## Task item
Set down the whole listing below exactly. The pictures stay out.

## Data block

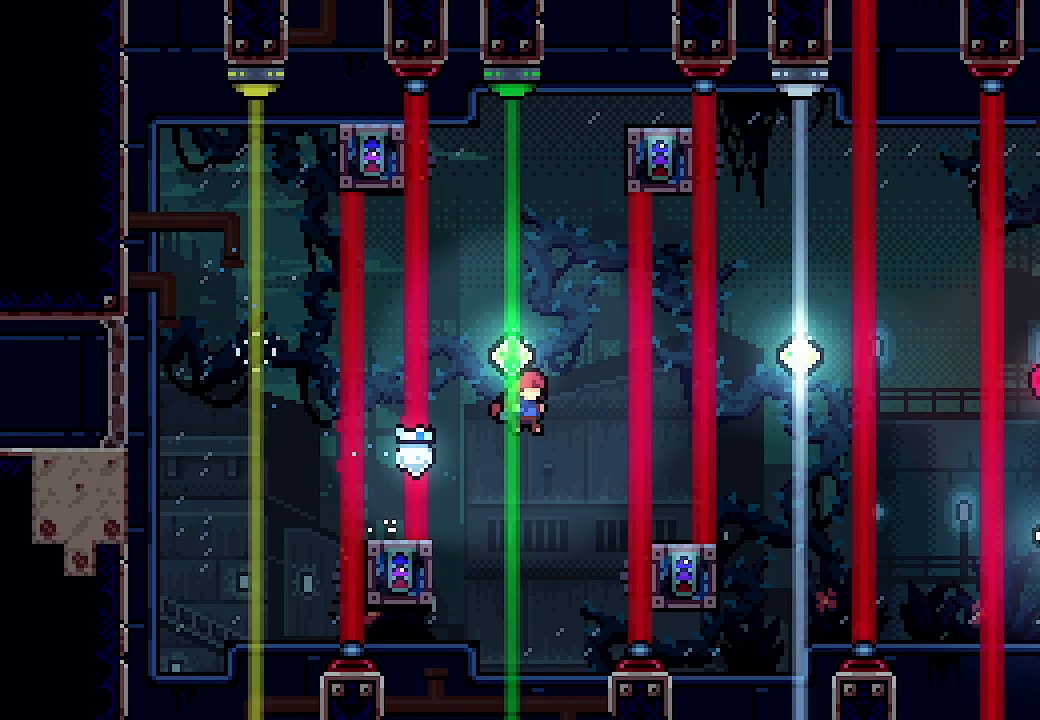
{"buttons": ["L2", "DPAD_RIGHT"], "left_stick": "center", "events": [[67, "DPAD_UP", "down"], [300, "A", "up"], [300, "DPAD_UP", "up"], [333, "DPAD_UP", "down"], [367, "L2", "down"], [400, "DPAD_UP", "up"], [400, "START", "down"], [467, "DPAD_RIGHT", "down"], [500, "START", "up"]]}
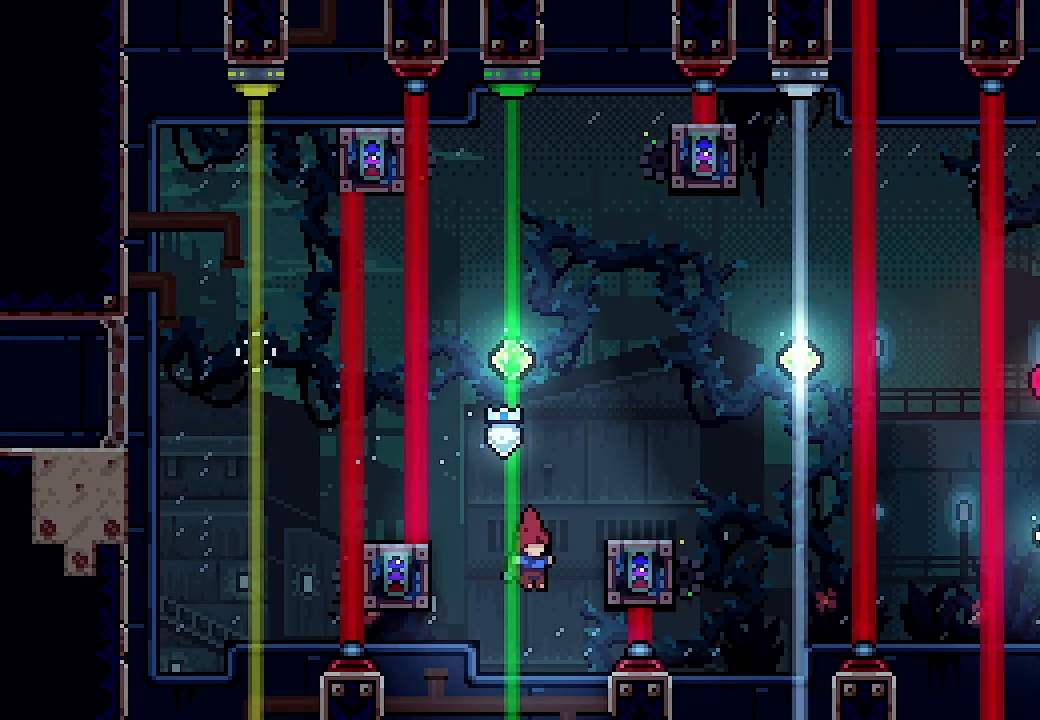
{"buttons": [], "left_stick": "center", "events": [[167, "DPAD_RIGHT", "up"], [200, "L2", "up"]]}
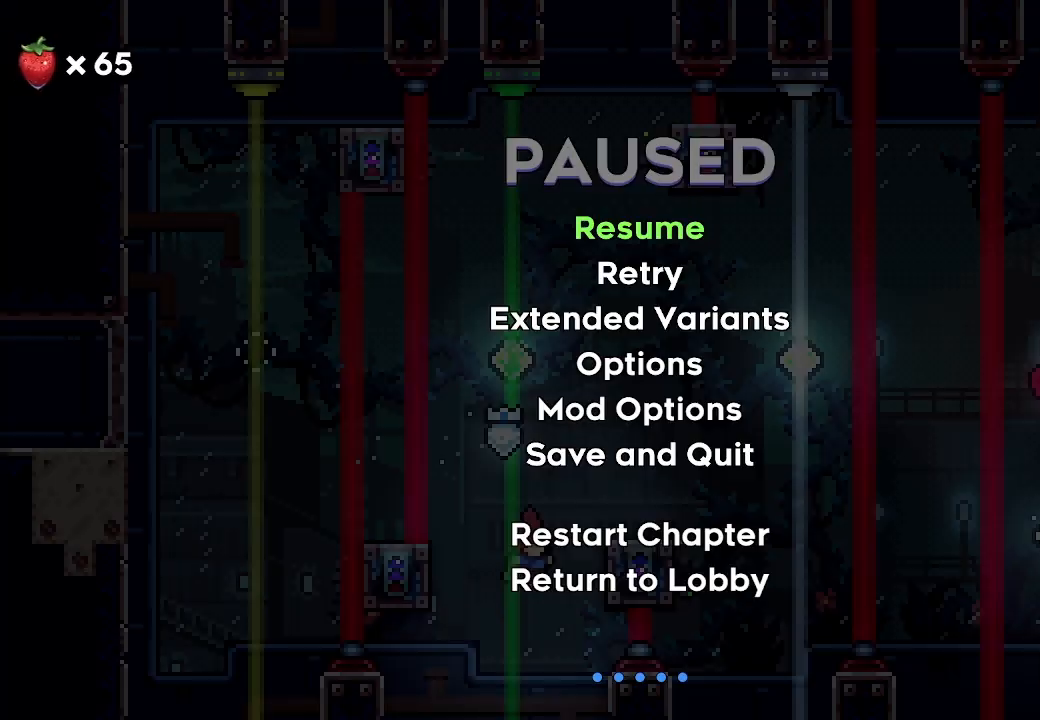
{"buttons": [], "left_stick": "center", "events": []}
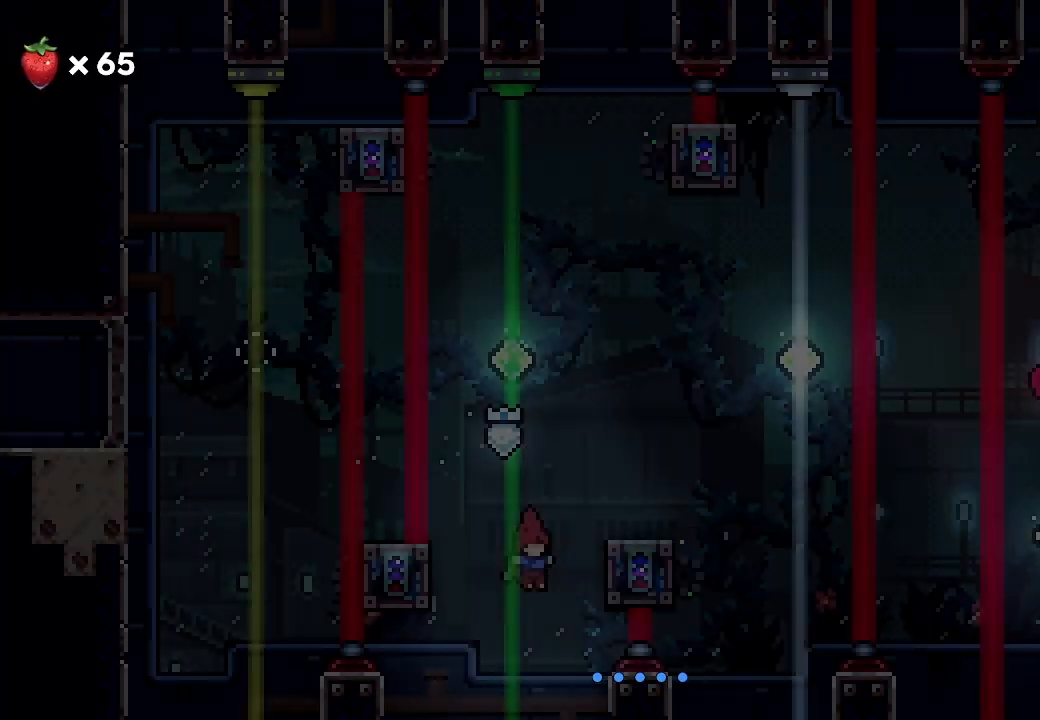
{"buttons": ["L2", "DPAD_RIGHT"], "left_stick": "center", "events": [[33, "A", "down"], [133, "A", "up"], [133, "DPAD_RIGHT", "down"], [367, "L2", "down"]]}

## Answer to this task
{"buttons": ["L2", "DPAD_RIGHT"], "left_stick": "center", "events": [[67, "DPAD_UP", "down"], [300, "A", "up"], [300, "DPAD_UP", "up"], [333, "DPAD_UP", "down"], [367, "L2", "down"], [400, "DPAD_UP", "up"], [400, "START", "down"], [467, "DPAD_RIGHT", "down"], [500, "START", "up"]]}
{"buttons": [], "left_stick": "center", "events": [[167, "DPAD_RIGHT", "up"], [200, "L2", "up"]]}
{"buttons": [], "left_stick": "center", "events": []}
{"buttons": ["L2", "DPAD_RIGHT"], "left_stick": "center", "events": [[33, "A", "down"], [133, "A", "up"], [133, "DPAD_RIGHT", "down"], [367, "L2", "down"]]}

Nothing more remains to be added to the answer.